Get an arbitrary `Err` from a parallel iterator over `Result<()>` #113

emk · 2016-10-19T19:30:04Z

I just converted a for loop in cage to a parallel iteration. The original loop used try!, giving me .map(|pod| -> Result<()> {.

In a perfect world, I might like to collect all the errors in some order, but that would require messing around with reducing a "vector of errors" type, which is going to be allocation intensive. We can do almost as well by just choosing one of many errors, and showing that one to the user.

@cuviper helped me figure out the following solution:

            // If more than one parallel branch fails, just return one error.
            .reduce_with(|result1, result2| result1.and(result2).and(Ok(())))
            .unwrap_or(Ok(()))

Having this as a standard, built-in reduction would make it much easier to parallelize loops using try!.

The text was updated successfully, but these errors were encountered:

nikomatsakis · 2016-10-19T19:38:44Z

I've been wanting for some time to do something standard like that, but also allow you to opt-in to a non-deterministic result in exchange for speed. The idea would be to use an AtomicBool which is set to true when an error occurs -- then, before we process each item, we check if an error has occurred and bail out if so.
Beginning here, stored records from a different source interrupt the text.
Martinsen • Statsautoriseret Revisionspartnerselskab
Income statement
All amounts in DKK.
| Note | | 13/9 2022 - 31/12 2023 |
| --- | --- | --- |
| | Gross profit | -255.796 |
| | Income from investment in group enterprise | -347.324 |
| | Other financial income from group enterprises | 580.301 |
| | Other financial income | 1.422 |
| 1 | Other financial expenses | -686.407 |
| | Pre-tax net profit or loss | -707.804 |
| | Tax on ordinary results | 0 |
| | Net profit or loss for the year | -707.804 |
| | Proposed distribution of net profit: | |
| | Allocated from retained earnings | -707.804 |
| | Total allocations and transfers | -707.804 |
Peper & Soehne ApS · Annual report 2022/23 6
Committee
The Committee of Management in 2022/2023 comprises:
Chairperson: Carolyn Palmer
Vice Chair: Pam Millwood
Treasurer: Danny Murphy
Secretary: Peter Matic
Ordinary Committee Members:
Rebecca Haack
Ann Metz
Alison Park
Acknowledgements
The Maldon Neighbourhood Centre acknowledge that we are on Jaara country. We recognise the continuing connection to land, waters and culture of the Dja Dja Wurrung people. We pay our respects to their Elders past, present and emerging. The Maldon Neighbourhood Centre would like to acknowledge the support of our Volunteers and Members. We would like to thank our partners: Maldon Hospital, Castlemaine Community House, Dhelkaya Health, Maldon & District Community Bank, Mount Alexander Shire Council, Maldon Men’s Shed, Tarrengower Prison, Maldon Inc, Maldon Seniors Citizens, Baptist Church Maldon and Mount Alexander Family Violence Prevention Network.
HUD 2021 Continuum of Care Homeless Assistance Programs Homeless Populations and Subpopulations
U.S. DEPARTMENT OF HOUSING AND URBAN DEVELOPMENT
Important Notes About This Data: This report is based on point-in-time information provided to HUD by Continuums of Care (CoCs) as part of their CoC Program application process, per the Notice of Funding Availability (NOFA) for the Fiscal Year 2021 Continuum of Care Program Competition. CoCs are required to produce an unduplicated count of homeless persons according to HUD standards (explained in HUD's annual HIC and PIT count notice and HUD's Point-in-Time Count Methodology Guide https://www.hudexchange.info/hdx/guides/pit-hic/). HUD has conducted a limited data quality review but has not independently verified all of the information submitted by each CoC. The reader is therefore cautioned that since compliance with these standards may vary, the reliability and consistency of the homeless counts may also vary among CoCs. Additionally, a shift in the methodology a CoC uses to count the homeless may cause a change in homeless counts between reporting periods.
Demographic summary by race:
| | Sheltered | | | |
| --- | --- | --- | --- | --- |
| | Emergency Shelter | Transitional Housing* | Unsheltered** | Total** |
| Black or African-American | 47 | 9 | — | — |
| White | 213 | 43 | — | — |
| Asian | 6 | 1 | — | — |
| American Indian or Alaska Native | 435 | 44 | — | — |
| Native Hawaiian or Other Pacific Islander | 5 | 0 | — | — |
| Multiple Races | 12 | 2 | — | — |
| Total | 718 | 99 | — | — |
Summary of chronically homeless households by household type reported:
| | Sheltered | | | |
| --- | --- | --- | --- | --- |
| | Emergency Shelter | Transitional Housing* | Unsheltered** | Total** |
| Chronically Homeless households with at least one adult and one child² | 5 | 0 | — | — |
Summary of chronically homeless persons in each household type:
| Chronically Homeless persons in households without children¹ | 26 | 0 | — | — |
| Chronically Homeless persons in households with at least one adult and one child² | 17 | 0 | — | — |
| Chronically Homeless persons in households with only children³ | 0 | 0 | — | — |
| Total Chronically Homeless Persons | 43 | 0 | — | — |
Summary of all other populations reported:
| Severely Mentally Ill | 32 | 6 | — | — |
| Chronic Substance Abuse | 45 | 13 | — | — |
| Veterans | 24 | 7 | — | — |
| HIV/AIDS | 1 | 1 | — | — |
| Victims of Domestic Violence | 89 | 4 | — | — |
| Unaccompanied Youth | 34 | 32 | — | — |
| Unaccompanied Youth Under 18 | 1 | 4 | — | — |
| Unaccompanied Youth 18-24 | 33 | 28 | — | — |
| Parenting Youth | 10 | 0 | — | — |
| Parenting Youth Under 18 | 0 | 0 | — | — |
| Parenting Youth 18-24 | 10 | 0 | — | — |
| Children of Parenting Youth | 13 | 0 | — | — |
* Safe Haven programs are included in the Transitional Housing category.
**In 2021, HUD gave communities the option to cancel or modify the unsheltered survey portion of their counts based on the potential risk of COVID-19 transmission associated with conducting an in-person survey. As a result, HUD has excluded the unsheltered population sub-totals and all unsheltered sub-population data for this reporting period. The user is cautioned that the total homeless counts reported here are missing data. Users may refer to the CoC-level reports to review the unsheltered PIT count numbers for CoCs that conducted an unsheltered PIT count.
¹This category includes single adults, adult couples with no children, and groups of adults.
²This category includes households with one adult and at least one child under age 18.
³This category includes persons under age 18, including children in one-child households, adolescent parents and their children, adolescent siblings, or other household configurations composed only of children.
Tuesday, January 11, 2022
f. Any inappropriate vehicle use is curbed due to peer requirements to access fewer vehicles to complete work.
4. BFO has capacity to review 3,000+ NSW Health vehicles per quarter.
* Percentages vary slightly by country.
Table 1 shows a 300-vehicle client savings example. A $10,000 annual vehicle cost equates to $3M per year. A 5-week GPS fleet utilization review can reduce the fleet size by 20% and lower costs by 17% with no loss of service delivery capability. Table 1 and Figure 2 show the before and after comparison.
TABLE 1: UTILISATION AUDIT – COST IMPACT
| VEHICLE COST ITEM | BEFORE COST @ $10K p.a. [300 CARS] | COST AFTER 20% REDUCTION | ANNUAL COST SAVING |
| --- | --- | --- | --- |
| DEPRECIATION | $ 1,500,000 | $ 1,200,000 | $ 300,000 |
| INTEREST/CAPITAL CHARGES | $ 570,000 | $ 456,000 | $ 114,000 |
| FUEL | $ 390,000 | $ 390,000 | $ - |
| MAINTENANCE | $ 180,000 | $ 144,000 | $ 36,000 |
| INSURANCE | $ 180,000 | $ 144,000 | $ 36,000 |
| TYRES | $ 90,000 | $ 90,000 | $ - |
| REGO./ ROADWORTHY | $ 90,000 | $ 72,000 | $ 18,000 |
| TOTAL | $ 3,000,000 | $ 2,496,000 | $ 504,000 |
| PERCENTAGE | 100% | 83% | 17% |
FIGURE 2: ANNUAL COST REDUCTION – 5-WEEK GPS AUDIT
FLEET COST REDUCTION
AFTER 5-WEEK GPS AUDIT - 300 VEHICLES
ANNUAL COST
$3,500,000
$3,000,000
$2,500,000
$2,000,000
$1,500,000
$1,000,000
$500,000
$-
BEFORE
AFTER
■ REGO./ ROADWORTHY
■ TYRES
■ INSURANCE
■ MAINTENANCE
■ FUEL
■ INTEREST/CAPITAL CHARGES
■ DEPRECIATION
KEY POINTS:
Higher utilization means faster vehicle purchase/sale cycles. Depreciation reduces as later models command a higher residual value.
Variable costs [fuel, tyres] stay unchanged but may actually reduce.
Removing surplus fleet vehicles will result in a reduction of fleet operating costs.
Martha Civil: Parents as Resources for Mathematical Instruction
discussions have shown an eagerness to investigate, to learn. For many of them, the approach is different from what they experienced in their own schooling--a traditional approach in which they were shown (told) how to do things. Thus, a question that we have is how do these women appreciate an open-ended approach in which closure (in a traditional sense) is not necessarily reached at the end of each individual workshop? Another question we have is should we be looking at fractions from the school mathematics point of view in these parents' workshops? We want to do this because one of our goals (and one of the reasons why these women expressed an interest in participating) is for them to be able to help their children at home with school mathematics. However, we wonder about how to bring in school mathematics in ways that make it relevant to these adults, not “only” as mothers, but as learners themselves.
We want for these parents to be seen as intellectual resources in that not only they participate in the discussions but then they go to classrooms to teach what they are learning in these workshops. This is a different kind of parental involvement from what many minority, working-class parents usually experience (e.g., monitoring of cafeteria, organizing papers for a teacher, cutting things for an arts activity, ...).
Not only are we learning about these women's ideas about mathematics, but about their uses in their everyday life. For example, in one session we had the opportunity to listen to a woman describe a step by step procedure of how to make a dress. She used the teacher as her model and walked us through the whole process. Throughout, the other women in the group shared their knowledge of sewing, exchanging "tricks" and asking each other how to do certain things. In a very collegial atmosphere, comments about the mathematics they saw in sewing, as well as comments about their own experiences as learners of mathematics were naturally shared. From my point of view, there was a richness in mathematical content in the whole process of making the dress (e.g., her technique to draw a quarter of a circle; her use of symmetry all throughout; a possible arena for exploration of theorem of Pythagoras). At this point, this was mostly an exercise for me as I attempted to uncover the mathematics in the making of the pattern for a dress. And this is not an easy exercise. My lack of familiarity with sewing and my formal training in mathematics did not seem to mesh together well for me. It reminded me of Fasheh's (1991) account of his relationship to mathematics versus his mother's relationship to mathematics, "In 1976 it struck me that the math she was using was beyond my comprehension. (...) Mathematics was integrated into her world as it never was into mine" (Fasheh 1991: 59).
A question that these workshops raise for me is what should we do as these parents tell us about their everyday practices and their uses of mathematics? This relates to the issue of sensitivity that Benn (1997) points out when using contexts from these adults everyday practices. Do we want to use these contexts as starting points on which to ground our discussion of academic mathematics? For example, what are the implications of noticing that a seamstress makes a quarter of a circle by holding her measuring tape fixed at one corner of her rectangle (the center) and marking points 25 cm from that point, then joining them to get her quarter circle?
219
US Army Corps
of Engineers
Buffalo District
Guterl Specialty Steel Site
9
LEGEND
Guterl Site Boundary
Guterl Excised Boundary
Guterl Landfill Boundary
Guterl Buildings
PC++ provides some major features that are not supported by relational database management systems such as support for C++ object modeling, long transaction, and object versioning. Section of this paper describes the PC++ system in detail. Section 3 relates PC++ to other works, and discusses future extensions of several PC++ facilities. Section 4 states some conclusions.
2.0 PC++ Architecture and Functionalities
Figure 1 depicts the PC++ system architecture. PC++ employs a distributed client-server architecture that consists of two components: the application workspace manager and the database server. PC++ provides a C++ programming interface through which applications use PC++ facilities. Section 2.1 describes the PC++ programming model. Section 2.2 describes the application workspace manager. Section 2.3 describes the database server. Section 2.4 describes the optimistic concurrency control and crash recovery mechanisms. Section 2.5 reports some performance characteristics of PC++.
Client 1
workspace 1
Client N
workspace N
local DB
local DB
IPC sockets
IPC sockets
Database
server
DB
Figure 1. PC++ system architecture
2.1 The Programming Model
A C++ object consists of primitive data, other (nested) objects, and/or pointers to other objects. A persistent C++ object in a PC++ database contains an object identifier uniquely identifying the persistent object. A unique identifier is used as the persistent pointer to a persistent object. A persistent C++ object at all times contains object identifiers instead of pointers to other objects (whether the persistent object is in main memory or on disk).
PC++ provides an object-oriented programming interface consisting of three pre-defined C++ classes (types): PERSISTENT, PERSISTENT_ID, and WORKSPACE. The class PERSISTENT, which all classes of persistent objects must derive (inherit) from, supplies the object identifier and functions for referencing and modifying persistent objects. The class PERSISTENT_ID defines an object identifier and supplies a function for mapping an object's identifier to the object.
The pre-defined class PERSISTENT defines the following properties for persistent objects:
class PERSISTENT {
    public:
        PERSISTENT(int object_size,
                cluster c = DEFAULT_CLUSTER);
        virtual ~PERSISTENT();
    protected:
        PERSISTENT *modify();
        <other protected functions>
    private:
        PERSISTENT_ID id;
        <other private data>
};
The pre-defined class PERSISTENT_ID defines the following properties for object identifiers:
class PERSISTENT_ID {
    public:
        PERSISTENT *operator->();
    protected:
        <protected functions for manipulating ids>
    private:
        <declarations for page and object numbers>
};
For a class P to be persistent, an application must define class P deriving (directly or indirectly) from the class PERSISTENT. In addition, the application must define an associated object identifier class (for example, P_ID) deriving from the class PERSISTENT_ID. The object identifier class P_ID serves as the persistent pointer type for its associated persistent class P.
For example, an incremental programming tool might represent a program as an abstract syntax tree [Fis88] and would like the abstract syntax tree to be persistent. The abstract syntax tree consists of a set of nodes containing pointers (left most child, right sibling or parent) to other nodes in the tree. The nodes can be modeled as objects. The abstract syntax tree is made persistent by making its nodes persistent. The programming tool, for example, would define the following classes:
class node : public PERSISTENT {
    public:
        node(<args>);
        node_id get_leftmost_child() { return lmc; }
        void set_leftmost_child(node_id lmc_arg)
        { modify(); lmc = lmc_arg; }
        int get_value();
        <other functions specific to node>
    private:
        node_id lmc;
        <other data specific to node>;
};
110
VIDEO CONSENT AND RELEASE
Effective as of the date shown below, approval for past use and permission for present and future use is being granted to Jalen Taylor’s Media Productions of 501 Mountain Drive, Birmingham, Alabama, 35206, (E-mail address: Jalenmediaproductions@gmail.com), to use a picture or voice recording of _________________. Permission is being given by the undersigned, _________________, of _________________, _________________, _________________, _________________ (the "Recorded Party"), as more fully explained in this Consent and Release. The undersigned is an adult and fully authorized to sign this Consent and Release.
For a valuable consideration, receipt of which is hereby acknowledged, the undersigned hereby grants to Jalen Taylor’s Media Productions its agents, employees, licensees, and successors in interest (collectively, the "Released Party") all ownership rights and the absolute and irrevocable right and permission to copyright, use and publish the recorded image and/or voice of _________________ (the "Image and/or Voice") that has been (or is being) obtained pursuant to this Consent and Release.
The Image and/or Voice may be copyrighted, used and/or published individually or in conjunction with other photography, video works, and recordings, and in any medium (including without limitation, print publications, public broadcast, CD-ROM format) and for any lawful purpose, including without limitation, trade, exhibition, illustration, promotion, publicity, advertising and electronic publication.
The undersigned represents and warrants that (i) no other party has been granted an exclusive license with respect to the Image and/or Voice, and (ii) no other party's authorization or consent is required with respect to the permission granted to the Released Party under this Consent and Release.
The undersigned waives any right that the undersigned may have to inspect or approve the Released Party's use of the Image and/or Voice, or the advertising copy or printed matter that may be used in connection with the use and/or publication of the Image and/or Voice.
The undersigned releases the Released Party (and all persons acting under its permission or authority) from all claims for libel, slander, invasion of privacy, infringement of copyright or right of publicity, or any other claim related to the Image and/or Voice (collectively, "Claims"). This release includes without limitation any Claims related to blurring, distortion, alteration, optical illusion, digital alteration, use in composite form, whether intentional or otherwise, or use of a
cuviper · 2016-10-19T19:41:36Z

See also the discussion in #51. This sort of early-exit can probably share common code.

cuviper · 2016-10-19T21:40:20Z

BTW, if your types are already Result<(), E>, then that final .and(Ok(())) is redundant. That was just a quick way to map any arbitrary Ok(T) into nothing.

emk · 2016-10-20T18:56:15Z

I ran a bit with the idea of converting existing for ... in and map(...).collect() iterations to parallel iterations using rayon, and I came up with two badly-named methods: reduce_automatically, which automatically reduces any type supporting an identity and an associative operator, and reduce_results_to_vec, which takes a parallel iterator over Result<T> and returns Result<Vec<T>> in some arbitrary order.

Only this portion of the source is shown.